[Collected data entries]
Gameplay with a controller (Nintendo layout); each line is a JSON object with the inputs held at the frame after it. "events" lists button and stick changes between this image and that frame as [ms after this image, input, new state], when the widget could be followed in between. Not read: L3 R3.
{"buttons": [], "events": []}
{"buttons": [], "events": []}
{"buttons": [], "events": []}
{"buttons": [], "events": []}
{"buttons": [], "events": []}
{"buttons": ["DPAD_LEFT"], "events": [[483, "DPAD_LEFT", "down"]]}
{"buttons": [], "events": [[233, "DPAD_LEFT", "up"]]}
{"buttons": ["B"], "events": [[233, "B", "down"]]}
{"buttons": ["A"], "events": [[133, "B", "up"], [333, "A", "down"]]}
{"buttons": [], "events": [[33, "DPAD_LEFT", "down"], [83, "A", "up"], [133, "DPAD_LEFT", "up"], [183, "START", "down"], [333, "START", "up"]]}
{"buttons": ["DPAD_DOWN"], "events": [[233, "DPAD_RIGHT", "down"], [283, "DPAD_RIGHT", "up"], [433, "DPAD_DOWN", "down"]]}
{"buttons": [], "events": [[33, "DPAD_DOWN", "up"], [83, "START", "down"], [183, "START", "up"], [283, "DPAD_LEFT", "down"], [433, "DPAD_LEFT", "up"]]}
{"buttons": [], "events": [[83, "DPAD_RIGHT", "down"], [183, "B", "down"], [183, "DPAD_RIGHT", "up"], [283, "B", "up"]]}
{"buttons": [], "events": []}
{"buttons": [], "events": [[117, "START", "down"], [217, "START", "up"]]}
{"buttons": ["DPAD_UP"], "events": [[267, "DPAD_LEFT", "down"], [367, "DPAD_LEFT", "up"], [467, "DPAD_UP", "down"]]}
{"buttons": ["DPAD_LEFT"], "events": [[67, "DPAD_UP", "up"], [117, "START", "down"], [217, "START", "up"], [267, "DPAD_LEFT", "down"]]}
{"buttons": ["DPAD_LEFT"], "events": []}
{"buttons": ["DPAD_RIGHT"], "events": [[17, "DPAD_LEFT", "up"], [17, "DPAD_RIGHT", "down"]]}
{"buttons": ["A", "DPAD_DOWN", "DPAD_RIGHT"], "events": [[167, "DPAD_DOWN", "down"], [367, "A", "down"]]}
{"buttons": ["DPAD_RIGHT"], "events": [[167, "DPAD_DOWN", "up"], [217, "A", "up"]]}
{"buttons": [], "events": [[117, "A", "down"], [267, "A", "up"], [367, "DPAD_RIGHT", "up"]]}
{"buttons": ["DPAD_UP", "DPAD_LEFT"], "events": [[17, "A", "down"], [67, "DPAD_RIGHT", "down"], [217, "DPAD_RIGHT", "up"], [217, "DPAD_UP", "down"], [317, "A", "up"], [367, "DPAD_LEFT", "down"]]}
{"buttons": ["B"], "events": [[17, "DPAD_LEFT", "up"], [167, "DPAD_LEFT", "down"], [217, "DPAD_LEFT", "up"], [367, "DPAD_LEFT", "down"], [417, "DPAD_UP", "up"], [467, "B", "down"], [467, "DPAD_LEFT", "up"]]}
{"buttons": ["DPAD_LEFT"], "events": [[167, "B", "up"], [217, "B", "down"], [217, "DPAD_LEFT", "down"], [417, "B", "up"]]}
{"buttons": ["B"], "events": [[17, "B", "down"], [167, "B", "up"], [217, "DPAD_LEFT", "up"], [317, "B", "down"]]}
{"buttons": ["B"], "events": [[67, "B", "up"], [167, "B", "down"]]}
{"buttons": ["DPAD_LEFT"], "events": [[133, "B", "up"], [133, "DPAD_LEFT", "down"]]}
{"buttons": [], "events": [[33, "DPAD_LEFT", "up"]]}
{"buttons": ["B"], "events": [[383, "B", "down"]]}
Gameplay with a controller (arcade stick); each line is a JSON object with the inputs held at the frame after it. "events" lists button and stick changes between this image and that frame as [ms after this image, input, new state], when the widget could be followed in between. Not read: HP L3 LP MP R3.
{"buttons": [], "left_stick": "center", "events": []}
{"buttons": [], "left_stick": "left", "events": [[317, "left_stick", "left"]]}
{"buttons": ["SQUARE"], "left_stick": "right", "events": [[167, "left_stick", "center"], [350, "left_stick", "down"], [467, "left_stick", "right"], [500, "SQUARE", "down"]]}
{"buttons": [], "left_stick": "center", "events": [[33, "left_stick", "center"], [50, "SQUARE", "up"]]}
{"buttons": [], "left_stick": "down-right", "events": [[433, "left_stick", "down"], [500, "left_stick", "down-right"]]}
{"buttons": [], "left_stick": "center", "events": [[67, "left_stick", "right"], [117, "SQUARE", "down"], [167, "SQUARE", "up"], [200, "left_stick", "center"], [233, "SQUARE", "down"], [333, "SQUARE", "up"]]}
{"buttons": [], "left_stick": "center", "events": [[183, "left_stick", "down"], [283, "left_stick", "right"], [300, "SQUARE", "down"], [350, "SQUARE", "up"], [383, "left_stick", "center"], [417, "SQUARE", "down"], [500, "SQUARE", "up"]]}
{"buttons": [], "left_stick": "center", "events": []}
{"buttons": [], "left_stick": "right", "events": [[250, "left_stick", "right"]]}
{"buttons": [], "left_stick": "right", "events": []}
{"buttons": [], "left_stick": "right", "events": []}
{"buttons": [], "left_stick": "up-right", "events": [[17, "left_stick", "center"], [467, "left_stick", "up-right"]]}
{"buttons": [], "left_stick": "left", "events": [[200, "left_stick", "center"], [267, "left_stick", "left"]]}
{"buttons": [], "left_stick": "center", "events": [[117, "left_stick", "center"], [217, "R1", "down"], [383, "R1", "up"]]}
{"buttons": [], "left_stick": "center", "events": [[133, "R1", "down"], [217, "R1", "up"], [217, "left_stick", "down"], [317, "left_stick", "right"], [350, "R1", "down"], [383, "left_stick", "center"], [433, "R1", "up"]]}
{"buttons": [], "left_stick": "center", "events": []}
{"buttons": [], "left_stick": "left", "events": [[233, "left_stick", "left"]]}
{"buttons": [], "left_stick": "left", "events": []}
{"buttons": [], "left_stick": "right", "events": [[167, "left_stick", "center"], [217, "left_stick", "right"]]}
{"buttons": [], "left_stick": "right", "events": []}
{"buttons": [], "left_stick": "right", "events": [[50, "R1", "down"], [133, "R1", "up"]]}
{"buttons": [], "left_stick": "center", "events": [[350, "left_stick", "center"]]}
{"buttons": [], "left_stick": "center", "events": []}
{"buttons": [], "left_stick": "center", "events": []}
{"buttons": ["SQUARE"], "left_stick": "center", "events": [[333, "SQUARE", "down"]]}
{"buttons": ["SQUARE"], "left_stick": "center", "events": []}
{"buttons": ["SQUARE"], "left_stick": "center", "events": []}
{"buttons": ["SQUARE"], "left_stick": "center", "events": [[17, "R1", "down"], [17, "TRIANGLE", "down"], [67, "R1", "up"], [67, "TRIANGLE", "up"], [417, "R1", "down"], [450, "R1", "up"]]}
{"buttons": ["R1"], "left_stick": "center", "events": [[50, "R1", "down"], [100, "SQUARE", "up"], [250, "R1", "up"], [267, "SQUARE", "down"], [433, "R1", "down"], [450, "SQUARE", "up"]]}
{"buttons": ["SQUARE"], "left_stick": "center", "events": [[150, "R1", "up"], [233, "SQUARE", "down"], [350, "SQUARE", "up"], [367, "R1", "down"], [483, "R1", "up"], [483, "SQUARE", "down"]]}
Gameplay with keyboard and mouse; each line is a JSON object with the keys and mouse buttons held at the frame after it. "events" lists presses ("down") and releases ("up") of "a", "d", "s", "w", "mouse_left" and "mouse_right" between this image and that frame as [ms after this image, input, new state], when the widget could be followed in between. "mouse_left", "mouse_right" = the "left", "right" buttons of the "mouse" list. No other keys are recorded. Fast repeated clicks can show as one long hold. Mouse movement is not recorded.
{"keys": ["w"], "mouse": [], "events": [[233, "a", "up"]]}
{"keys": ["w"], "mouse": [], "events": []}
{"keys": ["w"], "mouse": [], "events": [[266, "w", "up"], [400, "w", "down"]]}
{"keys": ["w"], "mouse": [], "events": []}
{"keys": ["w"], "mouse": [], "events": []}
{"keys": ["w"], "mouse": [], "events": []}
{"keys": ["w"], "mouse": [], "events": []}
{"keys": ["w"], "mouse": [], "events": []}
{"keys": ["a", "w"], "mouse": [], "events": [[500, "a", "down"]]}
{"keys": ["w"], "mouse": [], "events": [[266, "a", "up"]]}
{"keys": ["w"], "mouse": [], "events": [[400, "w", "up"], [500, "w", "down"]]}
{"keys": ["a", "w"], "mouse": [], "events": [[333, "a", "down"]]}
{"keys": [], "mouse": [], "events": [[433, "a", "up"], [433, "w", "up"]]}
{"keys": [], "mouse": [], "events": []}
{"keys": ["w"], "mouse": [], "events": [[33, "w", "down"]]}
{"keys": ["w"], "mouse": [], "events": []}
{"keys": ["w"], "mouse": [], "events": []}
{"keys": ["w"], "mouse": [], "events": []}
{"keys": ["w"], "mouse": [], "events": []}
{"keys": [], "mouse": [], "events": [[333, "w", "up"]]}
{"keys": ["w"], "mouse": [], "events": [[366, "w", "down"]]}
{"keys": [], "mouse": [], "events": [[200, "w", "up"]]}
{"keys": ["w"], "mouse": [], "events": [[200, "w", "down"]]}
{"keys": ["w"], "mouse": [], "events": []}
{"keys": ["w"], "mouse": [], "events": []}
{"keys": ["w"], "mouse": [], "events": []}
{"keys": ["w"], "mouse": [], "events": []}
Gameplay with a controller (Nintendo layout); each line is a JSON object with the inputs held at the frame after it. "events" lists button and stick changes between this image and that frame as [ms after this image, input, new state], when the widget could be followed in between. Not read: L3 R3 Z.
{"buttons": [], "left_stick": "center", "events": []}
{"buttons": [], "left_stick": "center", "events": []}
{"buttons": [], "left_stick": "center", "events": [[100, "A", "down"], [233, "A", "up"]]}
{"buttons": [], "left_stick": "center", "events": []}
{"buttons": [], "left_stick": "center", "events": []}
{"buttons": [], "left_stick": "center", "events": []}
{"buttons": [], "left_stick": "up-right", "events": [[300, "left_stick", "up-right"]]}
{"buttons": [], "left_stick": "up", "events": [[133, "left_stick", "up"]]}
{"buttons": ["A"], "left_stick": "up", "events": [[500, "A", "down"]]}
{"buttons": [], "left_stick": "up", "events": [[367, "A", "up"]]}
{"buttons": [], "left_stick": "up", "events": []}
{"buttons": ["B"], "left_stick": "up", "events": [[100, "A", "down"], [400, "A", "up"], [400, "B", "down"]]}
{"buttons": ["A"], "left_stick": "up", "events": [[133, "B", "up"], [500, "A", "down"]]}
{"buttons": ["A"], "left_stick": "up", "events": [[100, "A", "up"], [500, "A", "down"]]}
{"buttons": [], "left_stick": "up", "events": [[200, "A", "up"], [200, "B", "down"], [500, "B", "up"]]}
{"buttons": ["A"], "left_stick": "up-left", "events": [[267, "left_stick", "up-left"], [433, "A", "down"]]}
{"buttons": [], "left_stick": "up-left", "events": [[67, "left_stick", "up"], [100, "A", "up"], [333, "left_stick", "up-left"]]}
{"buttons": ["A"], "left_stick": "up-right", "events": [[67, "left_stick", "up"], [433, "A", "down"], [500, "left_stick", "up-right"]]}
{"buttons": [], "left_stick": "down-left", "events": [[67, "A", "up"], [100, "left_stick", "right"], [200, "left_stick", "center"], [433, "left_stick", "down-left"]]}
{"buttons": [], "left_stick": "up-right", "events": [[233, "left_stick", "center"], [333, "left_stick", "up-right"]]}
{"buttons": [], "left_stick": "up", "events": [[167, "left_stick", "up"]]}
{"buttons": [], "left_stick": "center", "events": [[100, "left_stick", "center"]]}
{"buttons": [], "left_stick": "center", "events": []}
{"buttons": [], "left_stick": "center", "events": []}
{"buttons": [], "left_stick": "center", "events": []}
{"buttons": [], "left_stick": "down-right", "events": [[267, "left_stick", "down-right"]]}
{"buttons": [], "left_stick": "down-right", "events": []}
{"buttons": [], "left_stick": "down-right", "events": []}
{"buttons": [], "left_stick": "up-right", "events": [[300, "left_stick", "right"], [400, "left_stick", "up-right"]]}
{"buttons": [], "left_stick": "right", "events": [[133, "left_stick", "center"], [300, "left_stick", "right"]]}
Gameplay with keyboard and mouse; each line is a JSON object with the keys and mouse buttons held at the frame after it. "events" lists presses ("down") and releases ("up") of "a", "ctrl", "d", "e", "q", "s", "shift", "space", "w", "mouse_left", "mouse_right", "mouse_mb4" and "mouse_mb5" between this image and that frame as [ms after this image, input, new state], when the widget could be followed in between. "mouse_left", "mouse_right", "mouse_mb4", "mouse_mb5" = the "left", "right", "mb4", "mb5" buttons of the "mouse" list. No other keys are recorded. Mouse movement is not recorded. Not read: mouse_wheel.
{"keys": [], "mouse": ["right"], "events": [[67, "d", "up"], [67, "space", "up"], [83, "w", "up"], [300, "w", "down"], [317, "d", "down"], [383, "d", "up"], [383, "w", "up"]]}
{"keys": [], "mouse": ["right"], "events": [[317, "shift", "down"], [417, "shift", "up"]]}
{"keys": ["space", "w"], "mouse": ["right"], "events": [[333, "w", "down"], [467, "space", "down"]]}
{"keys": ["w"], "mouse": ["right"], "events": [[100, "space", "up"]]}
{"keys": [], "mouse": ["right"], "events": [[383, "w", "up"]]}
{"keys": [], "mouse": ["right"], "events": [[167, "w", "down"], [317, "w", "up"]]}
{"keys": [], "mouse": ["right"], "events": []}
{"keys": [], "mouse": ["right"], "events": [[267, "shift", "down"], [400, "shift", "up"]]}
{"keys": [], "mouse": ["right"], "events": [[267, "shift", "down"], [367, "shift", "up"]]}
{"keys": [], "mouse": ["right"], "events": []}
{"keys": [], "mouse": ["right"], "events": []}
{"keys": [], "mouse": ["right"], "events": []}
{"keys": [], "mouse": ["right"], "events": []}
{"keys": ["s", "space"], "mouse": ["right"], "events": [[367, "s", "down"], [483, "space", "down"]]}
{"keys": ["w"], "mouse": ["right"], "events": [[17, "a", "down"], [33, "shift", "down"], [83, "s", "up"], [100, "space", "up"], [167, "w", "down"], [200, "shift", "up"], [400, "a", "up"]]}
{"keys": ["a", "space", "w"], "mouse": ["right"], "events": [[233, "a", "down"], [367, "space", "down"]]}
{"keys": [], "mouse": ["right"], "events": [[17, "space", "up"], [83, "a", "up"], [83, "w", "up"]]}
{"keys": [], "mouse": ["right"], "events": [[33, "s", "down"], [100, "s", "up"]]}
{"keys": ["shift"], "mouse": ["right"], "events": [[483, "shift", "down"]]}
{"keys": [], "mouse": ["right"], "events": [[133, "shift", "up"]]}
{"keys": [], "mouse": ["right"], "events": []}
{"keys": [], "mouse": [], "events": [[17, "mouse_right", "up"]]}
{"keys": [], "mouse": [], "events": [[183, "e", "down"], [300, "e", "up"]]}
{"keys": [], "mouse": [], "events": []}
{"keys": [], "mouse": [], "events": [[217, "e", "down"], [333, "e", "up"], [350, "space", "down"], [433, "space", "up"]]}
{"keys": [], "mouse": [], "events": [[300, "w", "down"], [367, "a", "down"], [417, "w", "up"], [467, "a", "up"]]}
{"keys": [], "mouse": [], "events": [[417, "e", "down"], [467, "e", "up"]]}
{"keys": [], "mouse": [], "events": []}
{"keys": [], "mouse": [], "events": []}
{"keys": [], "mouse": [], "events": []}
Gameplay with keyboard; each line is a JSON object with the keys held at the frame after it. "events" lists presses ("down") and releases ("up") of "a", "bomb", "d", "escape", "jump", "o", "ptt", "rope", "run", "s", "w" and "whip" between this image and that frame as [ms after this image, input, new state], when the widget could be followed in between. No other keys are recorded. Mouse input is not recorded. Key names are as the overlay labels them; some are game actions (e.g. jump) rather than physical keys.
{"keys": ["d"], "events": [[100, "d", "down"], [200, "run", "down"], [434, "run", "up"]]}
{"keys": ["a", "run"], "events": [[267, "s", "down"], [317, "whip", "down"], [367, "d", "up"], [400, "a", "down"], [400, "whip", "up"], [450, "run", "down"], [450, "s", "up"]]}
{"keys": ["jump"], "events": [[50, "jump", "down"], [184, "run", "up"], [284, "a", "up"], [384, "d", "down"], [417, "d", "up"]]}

Exercise directions – The word to look for is "jump"; copy out every line of the entries that holds it.

Response area –
Gameplay with keyboard; each line is a JSON object with the keys held at the frame after it. "events" lists presses ("down") and releases ("up") of "a", "bomb", "d", "escape", "jump", "o", "ptt", "rope", "run", "s", "w" and "whip" between this image and that frame as [ms after this image, input, new state], when the widget could be followed in between. No other keys are recorded. Mouse input is not recorded. Key names are as the overlay labels them; some are game actions (e.g. jump) rather than physical keys.
{"keys": ["jump"], "events": [[50, "jump", "down"], [184, "run", "up"], [284, "a", "up"], [384, "d", "down"], [417, "d", "up"]]}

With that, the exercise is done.